Joe Saxton, driver of ideas at nfpSynergy, said the findings showed that “despite recent prime ministerial Compact-related assurances, only charities with significant proportions of non-statutory income feel independent and confident enough to engage with, and thereby impress, MPs”.
“Charities should know that financial independence is the precursor to making you more influential and ultimately effective, not less,” he said.

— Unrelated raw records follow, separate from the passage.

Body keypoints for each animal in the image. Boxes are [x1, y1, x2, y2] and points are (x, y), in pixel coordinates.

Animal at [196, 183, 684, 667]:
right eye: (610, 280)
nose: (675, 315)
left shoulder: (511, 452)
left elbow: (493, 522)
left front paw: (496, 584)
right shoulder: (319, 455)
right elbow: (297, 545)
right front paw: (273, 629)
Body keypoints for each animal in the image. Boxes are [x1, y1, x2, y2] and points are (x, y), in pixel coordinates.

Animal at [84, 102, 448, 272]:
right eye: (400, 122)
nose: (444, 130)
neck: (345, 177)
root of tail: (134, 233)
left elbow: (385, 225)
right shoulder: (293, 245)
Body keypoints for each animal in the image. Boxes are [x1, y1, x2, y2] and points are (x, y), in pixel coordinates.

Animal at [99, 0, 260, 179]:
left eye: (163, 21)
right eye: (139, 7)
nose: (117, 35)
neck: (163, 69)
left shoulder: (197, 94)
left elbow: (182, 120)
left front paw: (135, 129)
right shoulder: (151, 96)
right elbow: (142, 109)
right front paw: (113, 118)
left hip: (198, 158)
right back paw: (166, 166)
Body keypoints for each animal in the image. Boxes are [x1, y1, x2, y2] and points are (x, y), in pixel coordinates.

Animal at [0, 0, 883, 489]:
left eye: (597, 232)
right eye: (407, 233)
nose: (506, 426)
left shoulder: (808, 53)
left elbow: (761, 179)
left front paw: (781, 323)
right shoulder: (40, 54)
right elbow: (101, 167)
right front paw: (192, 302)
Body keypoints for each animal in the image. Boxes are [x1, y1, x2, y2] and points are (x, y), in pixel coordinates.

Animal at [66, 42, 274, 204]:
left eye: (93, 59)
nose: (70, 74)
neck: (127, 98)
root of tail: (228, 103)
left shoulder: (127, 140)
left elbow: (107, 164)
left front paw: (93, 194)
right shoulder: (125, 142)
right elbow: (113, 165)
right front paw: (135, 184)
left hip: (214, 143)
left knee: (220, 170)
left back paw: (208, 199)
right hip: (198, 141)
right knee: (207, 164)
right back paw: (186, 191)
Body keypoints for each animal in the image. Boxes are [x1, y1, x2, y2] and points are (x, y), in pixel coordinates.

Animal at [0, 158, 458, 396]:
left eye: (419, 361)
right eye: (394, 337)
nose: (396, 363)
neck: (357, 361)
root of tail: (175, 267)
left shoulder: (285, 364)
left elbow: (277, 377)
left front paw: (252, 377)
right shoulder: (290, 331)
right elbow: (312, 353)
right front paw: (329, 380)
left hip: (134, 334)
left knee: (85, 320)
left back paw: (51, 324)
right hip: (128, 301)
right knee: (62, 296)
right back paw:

Speaking to Charity News Alert, Saxton said the reason for this was three-fold. Firstly, charities need the voluntary income in order to pay for the policy and lobbying teams; second, voluntary income gives charities a feeling of freedom that enables them to say what they want without fear of losing funding; and finally, the charities that scored highly with MPs already had a well-known brand.
“The top 30 charities [that impressed MPs] are all well-known organisations that have a strong image. To be known is part and parcel of it - if you do things that get you into the media spotlight it raises your profile with both MPs and the donating public,” Saxton said.
His comments were echoed by Nick Seddon, author of Who Cares? How state funding and political activism change charity, who said he didn’t find the results “in any way surprising”.
“If charities have a high level of voluntary funding they'll feel free to criticise the government without worrying too much about what would happen if a statutory funder took umbrage and cut a contract or grant,” he said.
“But perhaps a more interesting possible reason is charities believe voluntary donations provide them with a mandate. If the public is funding them through voluntary giving, then they can reasonably claim they have legitimacy to speak on the public’s - or their constituents’ - behalf. They can go to MPs and say: ‘we the people’ - or rather, ‘we on behalf of the people’.”